● Provided material
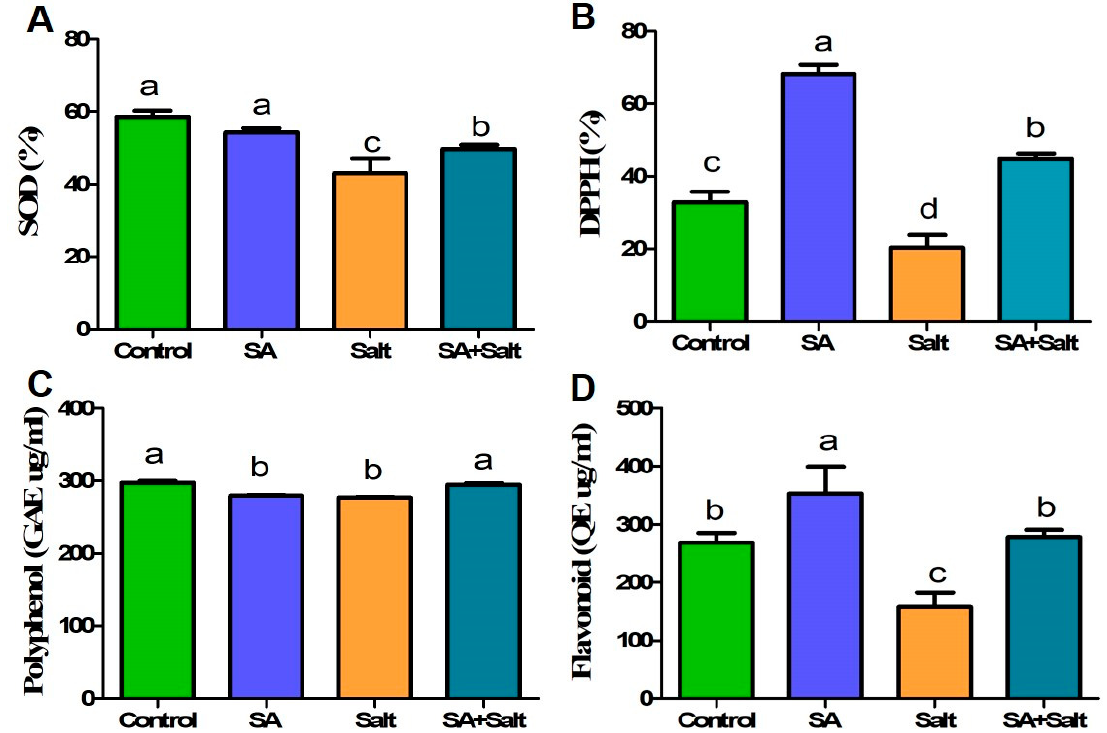
Figure 6. Determination of the enzymatic and non-enzymatic antioxidant activity of St. John’s wort under salt stress condition after salicylic acid treatment. Treatments: control, SA (0.25 mM salicylic acid), salt (150 mM NaCl), SA (0.25 mM salicylic acid) + salt (150 mM NaCl). Each value represents the mean ± SD ( n = 3). Different letters on each bar represent statistically significant differences as evaluated by DMRT and t ‐ test at p ≤ 0.05.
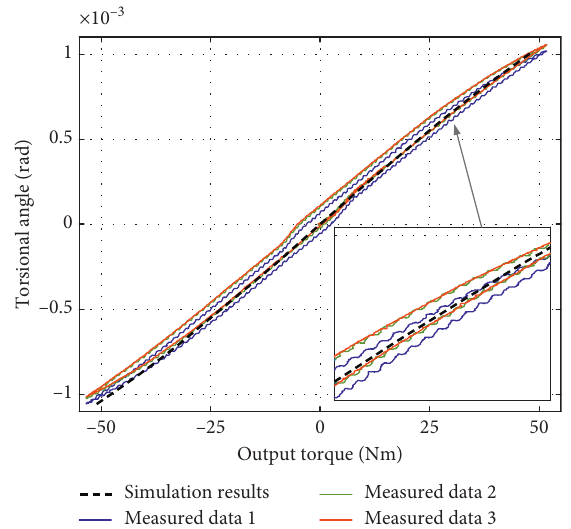
Figure 6: Measured stiffness curve and simulation results of stiffness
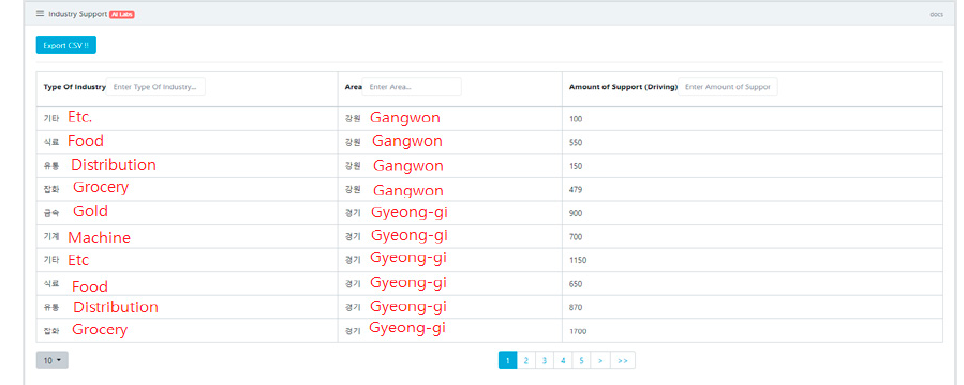
Figure 25. Data statistics of the supported industry.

● Task brief
Without any pictures, transcribe the listing above exactly as written.

● Output for this exercise
Figure 6. Determination of the enzymatic and non-enzymatic antioxidant activity of St. John’s wort under salt stress condition after salicylic acid treatment. Treatments: control, SA (0.25 mM salicylic acid), salt (150 mM NaCl), SA (0.25 mM salicylic acid) + salt (150 mM NaCl). Each value represents the mean ± SD ( n = 3). Different letters on each bar represent statistically significant differences as evaluated by DMRT and t ‐ test at p ≤ 0.05.
Figure 6: Measured stiffness curve and simulation results of stiffness
Figure 25. Data statistics of the supported industry.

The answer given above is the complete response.